Wir kommen jetzt zu der großen Ankündigung des Erscheinens Christi in Macht. Der Himmel, der einst über Jesu und für Stephanus aufgetan wurde, öffnet sich jetzt, um Jesum als König der Könige und Herrn der Herren hervortreten zu lassen. Dem Glauben war Er als der Heilige und Wahrhaftige und als der treue und wahrhaftige Zeuge bekannt gewesen. „Treu und wahrhaftig“ wird Er auch hier genannt, jedoch nicht als Zeuge, sondern indem Er das Gericht zur Ausführung bringt; nur ist das Gericht selbst das Zeugnis von Seiner Treue und Wahrhaftigkeit. Die Charaktere, in denen Er hier gesehen wird, sind einfach und klar verständlich, jedoch von der höchsten Bedeutung. Zunächst erscheint Er, um ein allgemeines Gericht auszuführen, jedoch in Form eines Krieges; Er hält nicht, wie wir es nennen möchten, eine Gerichtssitzung ab, sondern offenbart Seine alles überwältigende Macht. Ein Gericht in dem letztgenannten Sinne findet sich in Kapitel 20 vom 4. Verse an. Seine Augen haben das Durchdringende, welches ein göttliches Gericht kennzeichnet. Er trägt viele Diademe, die von der Verschiedenartigkeit und der allgemeinen Ausdehnung Seiner Herrschaft Zeugnis ablegen. Wiewohl Er jedoch in dieser Weise als Mensch geoffenbart wird, besitzt Er doch eine Herrlichkeit, in die niemand, einzudringen vermag 1 (Er hat einen Namen geschrieben, den niemand kennt, als nur Er Selbst), - eine Herrlichkeit, deren Er Sich bewusst ist und über deren Macht Er verfügt, die jedoch nicht geoffenbart ist. Er ist der Rächer, Sein Gewand ist in Blut getaucht. Beachten wir hier, dass alle Charakterzüge, die von Ihm angeführt werden, Ihn in der Weise darstellen, wie Er Sich im Gericht offenbart. Er ist es, der Gott offenbar macht, Er ist das Wort Gottes; das ist Sein ewiger Charakter, das, was Er vor der Schöpfung war, und diesen Charakter bringt Er nun im Gericht zur Geltung.

Einträge des Datensatzes
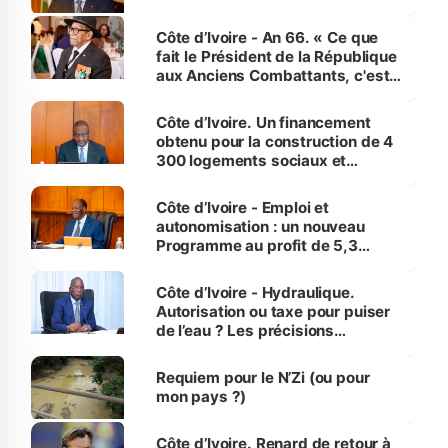
Côte d’Ivoire - An 66. « Ce que
fait le Président de la République
aux Anciens Combattants, c'est
inédit » (Cne Yassoungo Koné ®)
Côte d’Ivoire. Un financement
obtenu pour la construction de 4
300 logements sociaux et
économiques à Abidjan, Bouaké
et Yamoussoukro
Côte d’Ivoire - Emploi et
autonomisation : un nouveau
Programme au profit de 5,3
millions de jeunes
Côte d’Ivoire - Hydraulique.
Autorisation ou taxe pour puiser
de l’eau ? Les précisions
d’Assahoré
Requiem pour le N’Zi (ou pour
mon pays ?)
Côte d’Ivoire. Renard de retour à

Deine Aufgabe
Führe den Text über das Erscheinen Christi zum Gericht im Anschluss an seinen letzten Satz fort. Die Einträge haben mit dem Text nichts zu tun.

Antwort zur Aufgabe
Die Kriegsheere, die im Himmel sind, tragen nicht in Blut getauchte Gewänder. Sie triumphieren, sie folgen Ihm in Seinem Triumph, rein und vollkommen, als Seine Auserwählten, Berufenen und Treuen. Die Vollstreckung der Rache in Idumäa ist nicht ihre Sache, wiewohl sie an dem Siege Christi über das Tier teilhaben. Der Racheakt, der an Edom vollzogen wird, hat einen mehr irdischen Charakter und steht mehr mit Juda in Verbindung. Dort handelt es sich um den Assyrer (siehe Ps 83), nicht um das Tier. Das Tier und der falsche Prophet werden von dem Herrn vernichtet, wenn Er vom Himmel herabkommt. Er schlägt die Nationen mit dem Schwerte, das aus Seinem Munde hervorgeht, Er weidet sie mit einer eisernen Rute; daran haben die Heiligen mit Ihm teil (Off 2,26+27). Er tritt auch die Kelter des Weines des Grimmes Gottes 2. Das ist der Teil des Gerichts, der einen mehr irdischen Charakter trägt, wie Jesaja 63 dies zeigt. So legt Der, welcher auf der Wolke sitzt, Seine Sichel an die Erde. Es war ein Engel, der die Beeren in die Kelter warf, und die Kelter wurde getreten 3; hier wird nicht gesagt, dass es durch Einen geschah, der auf der Wolke saß. Das Gericht über das Tier und den falschen Propheten hat einen himmlischen Charakter - es wird durch das Wort Gottes, den Herrn, der vom Himmel kommt, ausgeführt. Die Kelter hat einen irdischen Charakter. Christus ist öffentlich, Seiner amtlichen Stellung und Seinem inneren Wesen nach, der König der Könige und der Herr der Herren. Das Tier und der falsche Prophet werden lebendig in den Feuersee geworfen: ein endgültiges Gericht, das sofort vollzogen wird; die übrigen werden in der Ausführung des Gerichts getötet, aber es wird nicht gesagt, dass das endgültige Gericht dieser Verführten hier schon stattfände.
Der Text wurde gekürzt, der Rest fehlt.